Il carcere è luogo di pena, e sia; ma chi può ritenere giusto che la pena trabocchi fino a far preferire la morte al dolore di vivere così? Forse non è solo questione di leggi, di ordinamento, di organizzazione. Hanno escogitato da ultimo, di fronte a un affollamento insostenibile (68mila, per una capienza di 44mila) di far scontare l’ultimo anno di detenzione a casa, a certe condizioni e con certe esclusioni. Il calcolo è che ne sfolleranno 7mila, a farsi la reclusione domiciliare. Fate il conto, per i 61mila che restano dentro l’ammasso incatenato, non cambia il dolore; e per i più fragili o disperati, il pensiero della morte. Forse viene il momento di capire che il guasto del castigo, fatto così, si somma al guasto del delitto; e non lo rimedia, non lo sconfigge. Ci vorrebbe un miracolo, e sarebbe un sogno, d’aver colto un giorno sul cammino penitenziale il frutto che la Costituzione chiama «emenda», incanalando totalmente lì il senso della pena, altrimenti insensata; e che il cuore umano chiamerebbe «salvezza» invocandola su piste diverse dalle vendette rituali. Salvezza, questa è la parola, insieme trepida e tremenda, che estrae ancora qualche tizzone di speranza dai nostri turbamenti estenuati. Non ci basterà più parlare del «problema» carcerario (la devianza, la sicurezza, la separazione, la condizione torturante dell’ammasso dei corpi, la psiche aggredita, il tempo destrutturato) senza rammentare che l’uomo non è riducibile a catalogo di problemi; l’uomo vivente è la concretezza della vita, il suo pensiero, la sua speranza, il suo bisogno di senso, la sua attesa di essere in salvo. Toglietegli questo e lo avrete già cadavere prima che un giorno si impicchi alla sbarra col lenzuolo. Pena è conversione, e non lavoro di boia. Ci vuole forse più osmosi fra carcere e società, se la penitenza non li vuole morti, ma cambiati, rifatti, ripresi. La salvezza, ecco la parola.
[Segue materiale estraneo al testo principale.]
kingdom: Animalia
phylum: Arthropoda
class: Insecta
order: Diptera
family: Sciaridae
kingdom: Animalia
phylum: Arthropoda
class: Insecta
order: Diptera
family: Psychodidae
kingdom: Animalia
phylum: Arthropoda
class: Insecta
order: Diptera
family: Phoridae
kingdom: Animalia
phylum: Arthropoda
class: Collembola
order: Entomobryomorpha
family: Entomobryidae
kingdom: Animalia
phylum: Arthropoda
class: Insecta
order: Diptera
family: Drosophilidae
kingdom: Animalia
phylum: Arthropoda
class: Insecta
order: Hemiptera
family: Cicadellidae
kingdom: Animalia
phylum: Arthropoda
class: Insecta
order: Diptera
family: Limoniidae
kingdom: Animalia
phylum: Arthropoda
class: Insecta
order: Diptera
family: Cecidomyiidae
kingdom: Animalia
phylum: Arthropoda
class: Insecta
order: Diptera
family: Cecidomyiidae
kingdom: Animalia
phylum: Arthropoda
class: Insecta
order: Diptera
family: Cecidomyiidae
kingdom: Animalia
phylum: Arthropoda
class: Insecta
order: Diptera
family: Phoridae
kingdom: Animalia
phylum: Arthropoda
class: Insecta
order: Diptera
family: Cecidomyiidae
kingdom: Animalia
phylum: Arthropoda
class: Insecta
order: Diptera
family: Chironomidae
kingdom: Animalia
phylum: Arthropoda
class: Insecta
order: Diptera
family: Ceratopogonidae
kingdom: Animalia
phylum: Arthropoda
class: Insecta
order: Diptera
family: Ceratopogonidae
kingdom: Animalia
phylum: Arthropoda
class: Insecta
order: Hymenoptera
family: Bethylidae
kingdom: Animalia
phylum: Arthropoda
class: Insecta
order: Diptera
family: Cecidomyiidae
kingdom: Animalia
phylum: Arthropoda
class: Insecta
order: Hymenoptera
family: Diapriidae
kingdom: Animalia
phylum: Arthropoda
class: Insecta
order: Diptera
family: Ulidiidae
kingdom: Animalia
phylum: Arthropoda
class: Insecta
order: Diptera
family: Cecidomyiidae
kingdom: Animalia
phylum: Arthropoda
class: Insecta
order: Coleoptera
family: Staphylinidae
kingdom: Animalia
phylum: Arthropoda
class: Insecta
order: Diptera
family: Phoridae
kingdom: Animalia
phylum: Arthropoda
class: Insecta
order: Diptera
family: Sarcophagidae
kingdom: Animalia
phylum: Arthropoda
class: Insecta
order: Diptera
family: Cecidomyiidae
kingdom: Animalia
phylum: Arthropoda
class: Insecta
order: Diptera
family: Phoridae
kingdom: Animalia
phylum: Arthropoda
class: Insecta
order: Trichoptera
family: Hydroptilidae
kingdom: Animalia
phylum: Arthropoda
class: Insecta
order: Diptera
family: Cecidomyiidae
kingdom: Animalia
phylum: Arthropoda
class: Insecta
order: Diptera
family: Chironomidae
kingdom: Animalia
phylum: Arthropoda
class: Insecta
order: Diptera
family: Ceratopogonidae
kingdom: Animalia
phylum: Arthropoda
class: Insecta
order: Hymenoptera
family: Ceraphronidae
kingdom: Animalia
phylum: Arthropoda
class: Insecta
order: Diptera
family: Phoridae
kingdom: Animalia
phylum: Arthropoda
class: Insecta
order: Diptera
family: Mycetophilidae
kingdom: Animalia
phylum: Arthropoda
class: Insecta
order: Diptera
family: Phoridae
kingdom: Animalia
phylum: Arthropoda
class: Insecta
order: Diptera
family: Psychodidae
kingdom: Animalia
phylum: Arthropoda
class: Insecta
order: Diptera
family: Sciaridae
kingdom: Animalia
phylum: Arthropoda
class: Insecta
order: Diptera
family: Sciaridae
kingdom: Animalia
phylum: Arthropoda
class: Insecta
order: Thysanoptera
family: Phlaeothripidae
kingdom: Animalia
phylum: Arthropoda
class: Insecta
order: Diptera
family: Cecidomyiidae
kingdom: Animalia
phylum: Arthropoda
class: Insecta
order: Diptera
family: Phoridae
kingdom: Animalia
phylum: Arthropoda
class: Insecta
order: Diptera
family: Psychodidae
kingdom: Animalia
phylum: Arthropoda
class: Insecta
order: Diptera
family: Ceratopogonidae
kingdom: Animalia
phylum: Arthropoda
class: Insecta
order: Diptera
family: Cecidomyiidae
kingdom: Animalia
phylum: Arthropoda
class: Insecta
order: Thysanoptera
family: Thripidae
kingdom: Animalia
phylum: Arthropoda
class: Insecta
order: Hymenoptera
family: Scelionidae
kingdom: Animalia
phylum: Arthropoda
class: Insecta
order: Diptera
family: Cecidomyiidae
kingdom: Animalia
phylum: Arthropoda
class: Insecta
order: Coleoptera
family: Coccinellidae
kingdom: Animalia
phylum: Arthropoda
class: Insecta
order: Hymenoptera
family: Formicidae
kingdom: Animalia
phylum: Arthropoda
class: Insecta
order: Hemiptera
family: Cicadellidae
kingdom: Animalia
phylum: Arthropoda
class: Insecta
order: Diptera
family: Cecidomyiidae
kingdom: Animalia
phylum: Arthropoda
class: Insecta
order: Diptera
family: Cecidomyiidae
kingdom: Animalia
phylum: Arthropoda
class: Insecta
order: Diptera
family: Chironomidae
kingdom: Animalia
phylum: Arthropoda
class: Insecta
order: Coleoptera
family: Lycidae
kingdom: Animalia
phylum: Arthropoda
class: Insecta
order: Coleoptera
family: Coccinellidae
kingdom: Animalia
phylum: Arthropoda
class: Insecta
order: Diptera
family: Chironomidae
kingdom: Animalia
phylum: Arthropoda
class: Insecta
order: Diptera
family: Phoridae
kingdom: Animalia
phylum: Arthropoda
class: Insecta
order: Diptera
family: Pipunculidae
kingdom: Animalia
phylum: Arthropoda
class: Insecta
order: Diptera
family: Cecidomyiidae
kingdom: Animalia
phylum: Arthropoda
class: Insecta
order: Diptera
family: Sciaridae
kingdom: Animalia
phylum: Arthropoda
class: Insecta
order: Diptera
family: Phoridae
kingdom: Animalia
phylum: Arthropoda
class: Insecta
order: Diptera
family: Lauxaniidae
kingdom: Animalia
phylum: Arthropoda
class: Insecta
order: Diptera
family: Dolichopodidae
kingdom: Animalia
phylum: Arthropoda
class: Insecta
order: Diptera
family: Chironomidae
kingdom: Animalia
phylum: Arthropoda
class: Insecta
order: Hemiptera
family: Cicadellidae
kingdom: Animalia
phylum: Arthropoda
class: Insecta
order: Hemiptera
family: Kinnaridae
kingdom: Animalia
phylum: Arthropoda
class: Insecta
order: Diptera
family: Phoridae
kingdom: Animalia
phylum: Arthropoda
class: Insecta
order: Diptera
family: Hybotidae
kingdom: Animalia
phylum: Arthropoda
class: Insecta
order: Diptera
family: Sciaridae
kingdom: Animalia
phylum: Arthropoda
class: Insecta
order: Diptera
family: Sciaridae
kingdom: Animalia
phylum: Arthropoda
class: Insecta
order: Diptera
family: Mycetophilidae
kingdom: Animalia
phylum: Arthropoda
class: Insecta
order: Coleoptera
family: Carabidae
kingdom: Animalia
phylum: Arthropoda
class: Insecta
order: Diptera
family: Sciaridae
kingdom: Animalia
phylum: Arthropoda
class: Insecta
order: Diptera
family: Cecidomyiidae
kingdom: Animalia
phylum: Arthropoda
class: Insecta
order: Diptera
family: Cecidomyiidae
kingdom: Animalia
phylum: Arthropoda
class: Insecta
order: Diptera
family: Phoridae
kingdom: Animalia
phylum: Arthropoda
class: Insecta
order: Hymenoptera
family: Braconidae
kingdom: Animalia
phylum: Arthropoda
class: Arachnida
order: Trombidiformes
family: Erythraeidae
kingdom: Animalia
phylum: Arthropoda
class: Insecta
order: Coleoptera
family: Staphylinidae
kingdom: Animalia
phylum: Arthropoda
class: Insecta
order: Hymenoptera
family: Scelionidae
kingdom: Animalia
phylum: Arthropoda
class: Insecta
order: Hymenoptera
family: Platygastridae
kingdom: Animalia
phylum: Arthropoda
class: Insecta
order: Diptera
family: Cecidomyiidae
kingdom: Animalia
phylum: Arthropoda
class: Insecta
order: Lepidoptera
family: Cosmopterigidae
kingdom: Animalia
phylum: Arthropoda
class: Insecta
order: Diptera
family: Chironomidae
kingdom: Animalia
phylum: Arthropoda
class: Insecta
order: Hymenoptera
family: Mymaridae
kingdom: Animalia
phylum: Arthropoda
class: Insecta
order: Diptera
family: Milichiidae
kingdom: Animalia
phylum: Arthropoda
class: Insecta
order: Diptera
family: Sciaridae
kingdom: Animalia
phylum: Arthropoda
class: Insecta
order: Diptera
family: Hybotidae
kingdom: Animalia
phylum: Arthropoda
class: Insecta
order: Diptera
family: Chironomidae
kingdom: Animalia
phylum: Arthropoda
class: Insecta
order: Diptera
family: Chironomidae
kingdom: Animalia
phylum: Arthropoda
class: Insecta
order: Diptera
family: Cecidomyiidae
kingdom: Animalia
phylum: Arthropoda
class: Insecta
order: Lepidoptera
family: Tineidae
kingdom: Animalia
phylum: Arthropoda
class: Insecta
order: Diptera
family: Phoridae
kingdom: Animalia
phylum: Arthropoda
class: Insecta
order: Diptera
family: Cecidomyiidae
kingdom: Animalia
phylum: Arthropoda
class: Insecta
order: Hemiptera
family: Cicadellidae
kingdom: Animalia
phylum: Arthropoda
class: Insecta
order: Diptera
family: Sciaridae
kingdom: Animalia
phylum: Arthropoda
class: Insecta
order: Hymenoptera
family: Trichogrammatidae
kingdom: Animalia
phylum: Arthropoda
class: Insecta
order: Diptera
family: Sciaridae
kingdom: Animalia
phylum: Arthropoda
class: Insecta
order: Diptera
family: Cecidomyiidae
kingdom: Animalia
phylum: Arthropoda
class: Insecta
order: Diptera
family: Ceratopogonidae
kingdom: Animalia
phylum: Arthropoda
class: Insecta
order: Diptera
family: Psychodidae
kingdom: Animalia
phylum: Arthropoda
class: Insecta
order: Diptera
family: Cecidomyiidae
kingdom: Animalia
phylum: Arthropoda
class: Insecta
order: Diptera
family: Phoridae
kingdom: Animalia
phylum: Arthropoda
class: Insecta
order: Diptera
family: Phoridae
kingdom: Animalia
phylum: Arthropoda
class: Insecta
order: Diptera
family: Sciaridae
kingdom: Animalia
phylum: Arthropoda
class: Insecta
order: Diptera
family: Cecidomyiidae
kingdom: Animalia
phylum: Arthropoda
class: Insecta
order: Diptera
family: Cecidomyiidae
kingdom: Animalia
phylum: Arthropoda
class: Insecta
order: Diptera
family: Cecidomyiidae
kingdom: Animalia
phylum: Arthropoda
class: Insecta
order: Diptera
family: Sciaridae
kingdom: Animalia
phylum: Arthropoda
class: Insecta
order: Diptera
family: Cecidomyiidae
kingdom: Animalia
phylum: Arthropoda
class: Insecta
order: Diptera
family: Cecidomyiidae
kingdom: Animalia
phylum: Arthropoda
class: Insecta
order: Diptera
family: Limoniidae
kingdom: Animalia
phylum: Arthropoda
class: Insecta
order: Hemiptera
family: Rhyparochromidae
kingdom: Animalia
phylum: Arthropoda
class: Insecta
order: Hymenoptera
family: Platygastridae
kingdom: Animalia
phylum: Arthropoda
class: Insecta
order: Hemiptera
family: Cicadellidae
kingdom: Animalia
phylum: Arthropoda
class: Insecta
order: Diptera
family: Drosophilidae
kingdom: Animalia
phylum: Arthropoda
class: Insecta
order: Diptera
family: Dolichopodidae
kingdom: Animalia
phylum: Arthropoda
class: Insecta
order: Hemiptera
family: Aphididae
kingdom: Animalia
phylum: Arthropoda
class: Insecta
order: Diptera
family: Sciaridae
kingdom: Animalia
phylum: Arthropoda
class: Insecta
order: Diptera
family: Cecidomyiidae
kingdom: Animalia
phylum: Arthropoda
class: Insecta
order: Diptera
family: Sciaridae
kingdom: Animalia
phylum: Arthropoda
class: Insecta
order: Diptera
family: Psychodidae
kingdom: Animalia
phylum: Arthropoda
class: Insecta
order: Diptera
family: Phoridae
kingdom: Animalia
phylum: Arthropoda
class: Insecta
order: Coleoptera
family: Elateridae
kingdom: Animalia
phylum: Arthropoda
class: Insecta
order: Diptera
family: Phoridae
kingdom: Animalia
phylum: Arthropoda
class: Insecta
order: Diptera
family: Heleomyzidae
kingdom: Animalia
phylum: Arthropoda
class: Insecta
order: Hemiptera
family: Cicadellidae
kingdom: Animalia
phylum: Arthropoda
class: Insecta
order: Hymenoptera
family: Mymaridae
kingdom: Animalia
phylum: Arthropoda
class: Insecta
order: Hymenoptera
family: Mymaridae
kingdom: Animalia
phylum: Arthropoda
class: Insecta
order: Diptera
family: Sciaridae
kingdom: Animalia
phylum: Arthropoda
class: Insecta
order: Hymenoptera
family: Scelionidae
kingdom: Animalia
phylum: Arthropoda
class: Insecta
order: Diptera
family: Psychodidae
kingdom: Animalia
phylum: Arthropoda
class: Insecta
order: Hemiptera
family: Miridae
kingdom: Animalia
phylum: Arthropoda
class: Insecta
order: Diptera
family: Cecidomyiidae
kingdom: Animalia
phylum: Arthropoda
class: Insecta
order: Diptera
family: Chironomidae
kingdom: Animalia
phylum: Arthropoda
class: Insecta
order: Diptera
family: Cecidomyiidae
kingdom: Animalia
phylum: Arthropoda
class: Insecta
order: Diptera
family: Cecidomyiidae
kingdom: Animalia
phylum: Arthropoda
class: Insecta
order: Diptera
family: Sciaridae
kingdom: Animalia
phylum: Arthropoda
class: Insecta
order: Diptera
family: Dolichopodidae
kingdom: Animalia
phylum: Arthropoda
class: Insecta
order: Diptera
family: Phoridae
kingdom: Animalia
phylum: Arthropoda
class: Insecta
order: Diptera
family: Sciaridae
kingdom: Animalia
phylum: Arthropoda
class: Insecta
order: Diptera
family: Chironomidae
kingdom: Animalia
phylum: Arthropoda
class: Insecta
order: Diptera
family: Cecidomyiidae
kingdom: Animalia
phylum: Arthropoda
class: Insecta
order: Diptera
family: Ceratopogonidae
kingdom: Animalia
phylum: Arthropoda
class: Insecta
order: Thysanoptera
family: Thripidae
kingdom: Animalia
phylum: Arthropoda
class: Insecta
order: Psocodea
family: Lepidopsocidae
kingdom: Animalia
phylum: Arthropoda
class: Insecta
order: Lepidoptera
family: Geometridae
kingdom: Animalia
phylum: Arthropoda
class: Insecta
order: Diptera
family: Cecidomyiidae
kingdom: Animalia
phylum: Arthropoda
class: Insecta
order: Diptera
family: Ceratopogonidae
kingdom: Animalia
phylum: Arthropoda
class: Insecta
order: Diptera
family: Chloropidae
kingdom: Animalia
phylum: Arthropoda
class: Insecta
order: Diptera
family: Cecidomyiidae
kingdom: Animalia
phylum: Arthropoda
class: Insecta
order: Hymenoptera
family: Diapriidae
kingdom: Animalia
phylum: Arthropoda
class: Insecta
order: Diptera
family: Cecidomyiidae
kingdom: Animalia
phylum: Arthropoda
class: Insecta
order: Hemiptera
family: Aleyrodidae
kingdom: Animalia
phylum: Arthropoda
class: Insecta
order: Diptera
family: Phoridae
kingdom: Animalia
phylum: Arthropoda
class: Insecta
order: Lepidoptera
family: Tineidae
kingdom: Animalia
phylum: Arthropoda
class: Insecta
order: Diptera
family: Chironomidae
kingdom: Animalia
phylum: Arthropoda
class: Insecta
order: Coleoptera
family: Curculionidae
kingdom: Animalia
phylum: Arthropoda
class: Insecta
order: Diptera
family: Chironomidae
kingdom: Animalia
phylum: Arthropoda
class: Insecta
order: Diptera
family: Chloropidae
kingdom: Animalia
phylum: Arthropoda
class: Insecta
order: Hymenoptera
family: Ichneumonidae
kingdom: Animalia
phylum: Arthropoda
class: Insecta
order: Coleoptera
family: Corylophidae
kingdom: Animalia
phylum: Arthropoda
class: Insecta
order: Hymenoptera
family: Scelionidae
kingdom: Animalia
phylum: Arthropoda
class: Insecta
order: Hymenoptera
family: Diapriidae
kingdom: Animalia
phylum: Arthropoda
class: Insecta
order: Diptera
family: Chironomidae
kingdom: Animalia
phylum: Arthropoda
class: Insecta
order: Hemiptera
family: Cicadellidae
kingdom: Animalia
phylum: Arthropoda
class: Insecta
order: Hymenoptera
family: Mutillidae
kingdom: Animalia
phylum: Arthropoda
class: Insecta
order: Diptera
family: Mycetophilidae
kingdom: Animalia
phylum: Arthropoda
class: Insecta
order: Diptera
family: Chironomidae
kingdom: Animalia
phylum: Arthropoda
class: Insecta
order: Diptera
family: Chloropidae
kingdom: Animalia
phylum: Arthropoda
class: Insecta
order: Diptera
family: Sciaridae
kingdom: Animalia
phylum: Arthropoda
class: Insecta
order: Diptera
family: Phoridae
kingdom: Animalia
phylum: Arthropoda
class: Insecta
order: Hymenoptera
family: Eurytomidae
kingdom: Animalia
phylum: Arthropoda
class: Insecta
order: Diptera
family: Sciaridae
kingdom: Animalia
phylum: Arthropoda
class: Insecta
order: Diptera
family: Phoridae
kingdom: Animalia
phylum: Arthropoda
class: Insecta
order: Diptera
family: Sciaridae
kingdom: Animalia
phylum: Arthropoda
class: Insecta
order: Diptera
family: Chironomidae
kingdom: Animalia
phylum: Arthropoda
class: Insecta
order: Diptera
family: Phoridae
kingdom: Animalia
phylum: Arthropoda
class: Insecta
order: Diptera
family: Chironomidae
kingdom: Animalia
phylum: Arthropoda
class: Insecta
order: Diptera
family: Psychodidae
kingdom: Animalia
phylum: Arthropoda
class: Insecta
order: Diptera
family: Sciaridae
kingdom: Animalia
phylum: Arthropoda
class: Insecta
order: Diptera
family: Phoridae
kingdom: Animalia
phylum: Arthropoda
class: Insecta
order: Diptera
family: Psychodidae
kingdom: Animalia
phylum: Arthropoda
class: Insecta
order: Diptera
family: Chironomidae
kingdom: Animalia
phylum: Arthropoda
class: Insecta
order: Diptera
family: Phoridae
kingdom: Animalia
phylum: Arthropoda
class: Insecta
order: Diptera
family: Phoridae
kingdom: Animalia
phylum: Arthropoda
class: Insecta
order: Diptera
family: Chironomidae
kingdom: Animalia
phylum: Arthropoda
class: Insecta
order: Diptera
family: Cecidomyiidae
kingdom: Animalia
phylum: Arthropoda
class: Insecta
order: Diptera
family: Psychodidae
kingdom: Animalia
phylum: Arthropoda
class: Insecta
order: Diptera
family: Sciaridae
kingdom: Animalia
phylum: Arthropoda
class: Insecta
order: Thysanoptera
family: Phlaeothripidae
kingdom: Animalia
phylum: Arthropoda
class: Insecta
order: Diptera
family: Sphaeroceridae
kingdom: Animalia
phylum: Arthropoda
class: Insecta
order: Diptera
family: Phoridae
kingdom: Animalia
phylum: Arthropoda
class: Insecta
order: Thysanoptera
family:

A Natale, da cristiani, ci pare di capire un poco di più perché Lui è venuto, dentro quel nostro orizzonte umano in cui ci incarcerano ingiustizie e rimorsi. A dirci che il male può essere sconfitto, che la morte non è l’ultima parola, che sopra le cupe bandiere della violenza e dell’odio, del cui veleno forse ancora residuano stille dentro i disperanti castighi, c’è la promessa (non il sogno, la promessa vera) che la vita può tornare alla vita, riprender gusto d’innocenza, ricominciare ad amare.